Bill Murray and Bob Balaban

In the end, THE MONUMENTS MEN feels more like a Hollywood showcase than the important film everyone seems to think they’re making. Grandiose gestures and a smirk may have a home in OCEAN’S ELEVEN and other fun movies, but this one seems to say ‘look at the important film we’re making’ and is a real turn-off to this reviewer. Thank goodness next to nobody saw it or we could have been in for a huge debacle. An unsatisfying watch, though I’m sure it will hit the ‘film club’/Opera circuit, THE MONUMENTS MEN does nothing well. Hopefully this isn’t a precursor to future works from Clooney (I’m not writing him off yet). Sadly, unlike the precious works of art they saved, this one will hopefully disappear into history.


Video: (1080p Widescreen 2.40:1) THE MONUMENTS MEN has a nice video presentation that immerses the viewer into 1940’s wartime Europe.

Audio: (English DTS-HD Master Audio 5.1) The audio track on THE MONUMENTS MEN is similarly brilliant and similarly wasted on the material.

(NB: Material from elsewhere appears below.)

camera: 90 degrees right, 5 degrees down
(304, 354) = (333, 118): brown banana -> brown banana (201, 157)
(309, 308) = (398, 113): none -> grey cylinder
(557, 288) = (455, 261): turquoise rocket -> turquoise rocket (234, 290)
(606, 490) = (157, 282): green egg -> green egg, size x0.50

Deleted Scenes (02:14) Two scenes cut from THE MONUMENTS MEN are presented here, neither one worth checking out as they don’t add anything to the already languid film.

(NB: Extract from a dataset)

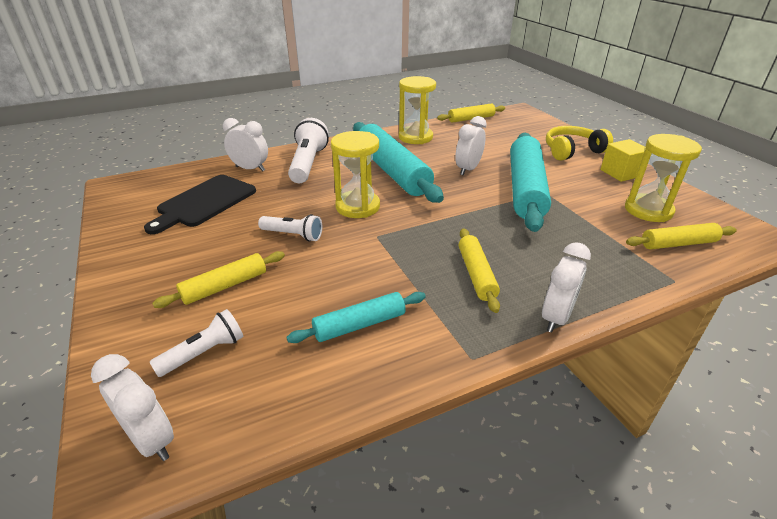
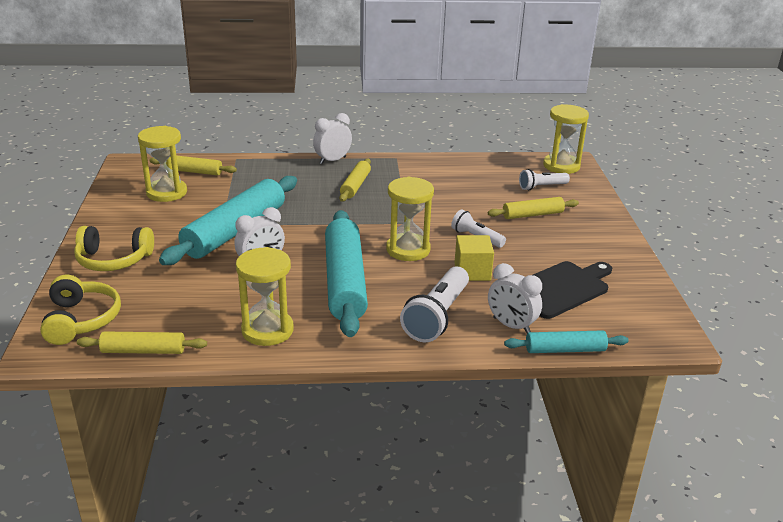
camera: 160 degrees left, 5 degrees down
(152, 439) = (561, 166): white clock -> yellow hourglass
(359, 325) = (448, 180): turquoise rolling pin -> turquoise rolling pin (565, 350)
(526, 123) = (81, 320): none -> yellow headphones
(621, 173) = (119, 225): yellow cube -> yellow cube (472, 271)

In Their Own Words (12:12) THE MONUMENTS MEN pays tribute to the real men who went into the warzone with brief interview snippets intercut with way too many clips from the movie.

Marshalling the Troops (07:54) Here’s THE MONUMENT MEN’s Hollywood showcase. Isn’t it great that they at least play a little tongue-in-cheek with the huge cast? The answer is No. It isn’t.

George Clooney’s Mission (05:10) A look at Clooney’s passion for the material and his work both in front of and behind the camera. I’m sorry his passion for THE MONUMENTS MEN did not play out on screen, I know he has it in him to make a better movie than this.

A Woman Amongst THE MONUMENTS MEN (04:24) This short special feature highlights the work of Cate Blanchett, who is basically the only female character in THE MONUMENTS MEN. Thank goodness we can all smile and laugh on set (not).

The Blu-ray of THE MONUMENTS MEN also features a standard definition DVD copy of the film and an UltraViolet DigitalHD digital copy, along with previews for other recent releases.